任务要求 →
根据下方关于点云数据压缩算法的文章，回答以下问题：
(a) 文中所列单位为哪所大学的哪个学院？
(b) 该文的DOI是什么？
(c) 实例比较借助哪个平台编程完成？

文档节选 →
══════════════════════════════

基于改进坐标增量的点云数据压缩算法

西安科技大学 测绘科学与技术学院,陕西 西安710054

坐标增量法; 三维激光扫描; 点云压缩; 扫描线; 特征保留

Point cloud data compression algorithm based on improved coordinate increment
YAO Wan-qiang,LIN Xiao-hu,MA Fei,XUE Bei

(1.College of Geomatics,Xi'an University of Science and Technology,Xi'an 710054,China)

coordinate increment method; terrestrial laser scanning; point cloud compression; scan line; feature retain

DOI: 10.13800/j.cnki.xakjdxxb.2016.0615

备注

为提高点云数据三维建模及其应用的效率,在保证几何特征不变的前提下,进行数据压缩显得必要而迫切。针对地面三维激光扫描获得的点云数据密度大、冗余信息多,现有压缩算法存在不足的问题,在分析研究现有算法的基础上,将坐标增量法中一维扫描线点云数据逐点压缩扩展到二维扫描线与扫描线间点云数据的压缩,提出了改进坐标增量的点云数据精简压缩算法。并通过实例,借助Matlab平台编程,将该算法的压缩效果与坐标增量法、随机采样法、区域重心法和曲率采样法等现有典型算法的压缩效果进行定性和定量比较发现,对于按行或按列扫描的平面或曲面点云数据,该算法所用的时间较短,速度适中,且能很好的保留特征信息,具有较好的精简压缩效果,为大数据时代下海量点云数据的存储与管理提供了一定的参考。

══════════════════════════════

所列条目 →
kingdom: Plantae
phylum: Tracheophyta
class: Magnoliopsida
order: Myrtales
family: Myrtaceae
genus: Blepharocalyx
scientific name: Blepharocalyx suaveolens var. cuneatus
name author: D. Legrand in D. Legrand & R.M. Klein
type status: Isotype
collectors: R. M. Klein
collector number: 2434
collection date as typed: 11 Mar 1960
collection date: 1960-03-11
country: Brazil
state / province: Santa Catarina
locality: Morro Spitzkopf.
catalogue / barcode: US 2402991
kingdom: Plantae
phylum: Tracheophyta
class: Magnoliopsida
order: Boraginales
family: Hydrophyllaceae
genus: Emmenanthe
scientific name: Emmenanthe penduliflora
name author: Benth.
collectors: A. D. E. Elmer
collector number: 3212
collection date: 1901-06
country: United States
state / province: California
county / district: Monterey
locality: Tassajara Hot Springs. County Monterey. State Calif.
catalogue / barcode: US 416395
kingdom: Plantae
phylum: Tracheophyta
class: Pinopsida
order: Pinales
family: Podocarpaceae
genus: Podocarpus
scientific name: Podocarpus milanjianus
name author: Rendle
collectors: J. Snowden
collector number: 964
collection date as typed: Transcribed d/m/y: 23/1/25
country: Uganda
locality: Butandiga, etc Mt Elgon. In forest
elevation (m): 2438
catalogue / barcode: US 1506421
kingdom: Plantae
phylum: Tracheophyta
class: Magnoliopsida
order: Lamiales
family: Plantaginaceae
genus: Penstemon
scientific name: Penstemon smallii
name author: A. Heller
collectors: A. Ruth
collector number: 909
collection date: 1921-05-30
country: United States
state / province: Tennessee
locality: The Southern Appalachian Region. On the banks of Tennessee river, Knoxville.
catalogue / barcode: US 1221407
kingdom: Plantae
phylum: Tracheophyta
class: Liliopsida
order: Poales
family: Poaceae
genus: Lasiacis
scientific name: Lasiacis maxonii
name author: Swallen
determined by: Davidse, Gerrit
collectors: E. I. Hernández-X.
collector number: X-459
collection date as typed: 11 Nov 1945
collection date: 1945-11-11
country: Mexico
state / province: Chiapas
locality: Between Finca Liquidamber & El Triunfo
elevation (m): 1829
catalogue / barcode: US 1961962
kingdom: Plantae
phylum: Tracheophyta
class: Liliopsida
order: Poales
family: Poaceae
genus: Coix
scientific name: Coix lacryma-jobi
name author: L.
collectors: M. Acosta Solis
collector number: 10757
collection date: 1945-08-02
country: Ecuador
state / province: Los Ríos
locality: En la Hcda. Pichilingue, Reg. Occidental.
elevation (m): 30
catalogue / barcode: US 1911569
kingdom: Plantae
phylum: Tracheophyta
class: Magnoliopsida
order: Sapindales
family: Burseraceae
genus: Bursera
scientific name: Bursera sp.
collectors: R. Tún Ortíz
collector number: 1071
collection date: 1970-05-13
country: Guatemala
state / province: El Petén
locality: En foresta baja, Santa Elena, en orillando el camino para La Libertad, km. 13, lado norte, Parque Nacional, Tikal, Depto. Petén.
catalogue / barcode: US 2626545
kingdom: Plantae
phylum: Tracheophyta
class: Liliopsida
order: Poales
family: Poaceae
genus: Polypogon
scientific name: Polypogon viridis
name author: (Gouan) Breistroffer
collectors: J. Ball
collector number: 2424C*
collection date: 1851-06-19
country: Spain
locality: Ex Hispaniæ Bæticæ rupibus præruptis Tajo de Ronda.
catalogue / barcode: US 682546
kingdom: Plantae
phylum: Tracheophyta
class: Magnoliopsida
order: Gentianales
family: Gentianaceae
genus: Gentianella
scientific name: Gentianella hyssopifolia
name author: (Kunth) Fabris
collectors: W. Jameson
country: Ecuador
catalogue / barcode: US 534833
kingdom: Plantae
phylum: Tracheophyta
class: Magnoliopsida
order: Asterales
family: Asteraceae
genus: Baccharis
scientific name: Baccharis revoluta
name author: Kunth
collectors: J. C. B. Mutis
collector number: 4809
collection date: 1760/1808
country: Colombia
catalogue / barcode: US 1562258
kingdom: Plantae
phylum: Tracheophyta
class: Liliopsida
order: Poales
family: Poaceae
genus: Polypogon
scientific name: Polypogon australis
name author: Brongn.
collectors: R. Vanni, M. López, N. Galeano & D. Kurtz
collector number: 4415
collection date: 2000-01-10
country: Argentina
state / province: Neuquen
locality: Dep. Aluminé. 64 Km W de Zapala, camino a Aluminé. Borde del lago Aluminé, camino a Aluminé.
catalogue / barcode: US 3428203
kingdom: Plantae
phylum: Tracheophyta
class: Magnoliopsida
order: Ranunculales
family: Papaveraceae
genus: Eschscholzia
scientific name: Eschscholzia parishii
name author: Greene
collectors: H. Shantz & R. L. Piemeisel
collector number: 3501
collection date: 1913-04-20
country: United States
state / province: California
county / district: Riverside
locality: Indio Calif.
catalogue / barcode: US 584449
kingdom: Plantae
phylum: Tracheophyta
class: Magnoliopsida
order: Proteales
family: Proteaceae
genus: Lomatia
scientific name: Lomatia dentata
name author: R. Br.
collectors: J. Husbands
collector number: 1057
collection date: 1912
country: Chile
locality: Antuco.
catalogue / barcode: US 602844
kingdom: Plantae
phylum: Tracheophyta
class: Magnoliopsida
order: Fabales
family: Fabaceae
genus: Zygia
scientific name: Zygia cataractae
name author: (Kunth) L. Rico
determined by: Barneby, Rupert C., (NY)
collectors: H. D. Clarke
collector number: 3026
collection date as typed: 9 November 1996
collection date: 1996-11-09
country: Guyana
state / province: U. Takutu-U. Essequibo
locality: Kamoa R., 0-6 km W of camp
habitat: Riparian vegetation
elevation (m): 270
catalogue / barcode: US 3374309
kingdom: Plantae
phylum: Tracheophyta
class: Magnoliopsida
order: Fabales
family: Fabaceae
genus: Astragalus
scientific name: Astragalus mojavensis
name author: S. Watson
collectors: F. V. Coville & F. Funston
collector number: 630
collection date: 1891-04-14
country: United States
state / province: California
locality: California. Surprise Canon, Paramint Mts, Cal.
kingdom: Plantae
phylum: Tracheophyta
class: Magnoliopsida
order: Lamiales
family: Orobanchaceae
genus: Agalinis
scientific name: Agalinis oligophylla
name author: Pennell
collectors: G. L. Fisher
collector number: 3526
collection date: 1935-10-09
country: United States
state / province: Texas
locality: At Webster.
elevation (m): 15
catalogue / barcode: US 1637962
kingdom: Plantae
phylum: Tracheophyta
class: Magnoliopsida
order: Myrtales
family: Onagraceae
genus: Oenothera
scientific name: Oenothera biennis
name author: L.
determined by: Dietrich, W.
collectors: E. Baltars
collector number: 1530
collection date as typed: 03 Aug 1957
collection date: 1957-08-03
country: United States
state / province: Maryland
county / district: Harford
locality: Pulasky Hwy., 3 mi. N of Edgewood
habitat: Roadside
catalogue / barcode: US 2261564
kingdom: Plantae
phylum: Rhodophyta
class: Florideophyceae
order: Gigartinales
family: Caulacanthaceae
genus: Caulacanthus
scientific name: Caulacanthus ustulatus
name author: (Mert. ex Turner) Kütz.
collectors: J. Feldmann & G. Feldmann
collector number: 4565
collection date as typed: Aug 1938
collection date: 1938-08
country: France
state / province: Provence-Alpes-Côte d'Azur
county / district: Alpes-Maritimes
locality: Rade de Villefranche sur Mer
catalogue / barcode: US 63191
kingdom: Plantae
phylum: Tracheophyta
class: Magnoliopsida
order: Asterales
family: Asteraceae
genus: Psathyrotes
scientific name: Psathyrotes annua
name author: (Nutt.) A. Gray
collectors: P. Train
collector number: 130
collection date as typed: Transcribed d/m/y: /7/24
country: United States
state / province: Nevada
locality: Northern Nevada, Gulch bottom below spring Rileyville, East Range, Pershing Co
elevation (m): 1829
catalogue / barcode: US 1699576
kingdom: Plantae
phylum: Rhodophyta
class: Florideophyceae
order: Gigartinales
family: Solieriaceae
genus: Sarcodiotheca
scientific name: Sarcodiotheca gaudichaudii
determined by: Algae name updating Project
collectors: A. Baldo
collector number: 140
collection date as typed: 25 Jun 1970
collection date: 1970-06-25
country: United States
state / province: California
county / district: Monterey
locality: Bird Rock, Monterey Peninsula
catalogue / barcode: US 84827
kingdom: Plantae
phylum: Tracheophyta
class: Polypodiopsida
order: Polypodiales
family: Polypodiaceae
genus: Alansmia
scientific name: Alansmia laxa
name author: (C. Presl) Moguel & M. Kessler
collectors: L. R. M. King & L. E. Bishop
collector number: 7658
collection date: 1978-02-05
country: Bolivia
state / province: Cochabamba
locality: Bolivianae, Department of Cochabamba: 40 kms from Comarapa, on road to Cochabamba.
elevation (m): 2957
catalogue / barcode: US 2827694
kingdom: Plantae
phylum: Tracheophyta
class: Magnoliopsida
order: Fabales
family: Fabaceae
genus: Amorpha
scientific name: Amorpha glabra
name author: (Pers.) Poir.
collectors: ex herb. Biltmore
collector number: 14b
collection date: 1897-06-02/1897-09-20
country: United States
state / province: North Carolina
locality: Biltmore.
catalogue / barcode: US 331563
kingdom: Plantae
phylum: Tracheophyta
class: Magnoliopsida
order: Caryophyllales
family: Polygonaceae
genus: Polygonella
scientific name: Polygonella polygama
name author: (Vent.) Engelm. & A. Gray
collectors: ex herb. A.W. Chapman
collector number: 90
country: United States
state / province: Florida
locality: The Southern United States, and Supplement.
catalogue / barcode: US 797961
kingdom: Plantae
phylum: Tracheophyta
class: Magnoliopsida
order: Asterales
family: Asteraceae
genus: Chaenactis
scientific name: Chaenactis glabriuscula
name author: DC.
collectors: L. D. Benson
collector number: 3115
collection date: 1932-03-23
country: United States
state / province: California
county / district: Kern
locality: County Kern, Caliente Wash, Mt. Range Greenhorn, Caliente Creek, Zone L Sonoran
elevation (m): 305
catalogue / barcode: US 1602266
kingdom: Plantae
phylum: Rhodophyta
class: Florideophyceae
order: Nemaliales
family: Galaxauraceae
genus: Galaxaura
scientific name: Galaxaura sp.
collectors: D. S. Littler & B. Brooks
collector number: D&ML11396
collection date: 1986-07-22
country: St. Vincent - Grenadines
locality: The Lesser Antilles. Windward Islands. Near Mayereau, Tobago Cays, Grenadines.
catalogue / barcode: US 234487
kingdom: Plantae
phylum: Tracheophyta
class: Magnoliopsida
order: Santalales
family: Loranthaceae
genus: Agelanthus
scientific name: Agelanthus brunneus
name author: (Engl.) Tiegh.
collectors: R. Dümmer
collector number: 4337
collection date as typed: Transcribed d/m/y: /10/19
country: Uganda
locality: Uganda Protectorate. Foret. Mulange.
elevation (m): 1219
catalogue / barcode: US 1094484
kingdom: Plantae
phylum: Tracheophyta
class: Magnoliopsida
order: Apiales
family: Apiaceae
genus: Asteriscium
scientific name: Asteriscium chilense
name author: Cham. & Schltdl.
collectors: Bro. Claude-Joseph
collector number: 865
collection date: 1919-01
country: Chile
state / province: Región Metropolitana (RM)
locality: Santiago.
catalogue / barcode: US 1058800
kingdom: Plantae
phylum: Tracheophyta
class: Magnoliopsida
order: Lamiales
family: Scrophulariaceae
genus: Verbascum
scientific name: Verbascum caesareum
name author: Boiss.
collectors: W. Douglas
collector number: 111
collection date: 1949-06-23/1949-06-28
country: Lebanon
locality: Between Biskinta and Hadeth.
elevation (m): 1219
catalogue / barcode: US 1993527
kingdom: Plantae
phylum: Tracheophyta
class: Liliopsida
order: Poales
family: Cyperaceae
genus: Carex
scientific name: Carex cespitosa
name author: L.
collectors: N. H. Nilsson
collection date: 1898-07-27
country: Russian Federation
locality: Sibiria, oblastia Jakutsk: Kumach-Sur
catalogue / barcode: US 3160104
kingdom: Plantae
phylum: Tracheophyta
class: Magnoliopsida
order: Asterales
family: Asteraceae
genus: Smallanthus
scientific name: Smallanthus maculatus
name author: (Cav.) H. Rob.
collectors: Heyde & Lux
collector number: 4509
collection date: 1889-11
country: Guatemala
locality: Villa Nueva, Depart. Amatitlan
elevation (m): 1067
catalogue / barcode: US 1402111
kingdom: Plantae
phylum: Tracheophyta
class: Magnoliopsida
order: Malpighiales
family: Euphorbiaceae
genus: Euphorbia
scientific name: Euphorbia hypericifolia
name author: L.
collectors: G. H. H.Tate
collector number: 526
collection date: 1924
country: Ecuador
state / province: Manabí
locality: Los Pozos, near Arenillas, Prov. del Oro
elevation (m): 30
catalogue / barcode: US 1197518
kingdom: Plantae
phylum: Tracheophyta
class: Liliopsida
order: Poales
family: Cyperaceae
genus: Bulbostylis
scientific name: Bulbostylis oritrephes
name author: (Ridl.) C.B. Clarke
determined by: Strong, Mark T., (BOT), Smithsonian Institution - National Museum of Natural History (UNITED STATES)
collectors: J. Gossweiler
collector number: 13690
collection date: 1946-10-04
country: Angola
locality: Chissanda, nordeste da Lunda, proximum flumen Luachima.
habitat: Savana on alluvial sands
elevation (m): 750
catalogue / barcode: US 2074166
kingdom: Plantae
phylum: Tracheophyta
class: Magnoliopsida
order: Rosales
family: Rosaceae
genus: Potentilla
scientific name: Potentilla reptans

══════════════════════════════

以下输出 →
(a) 西安科技大学测绘科学与技术学院
(b) 10.13800/j.cnki.xakjdxxb.2016.0615
(c) Matlab平台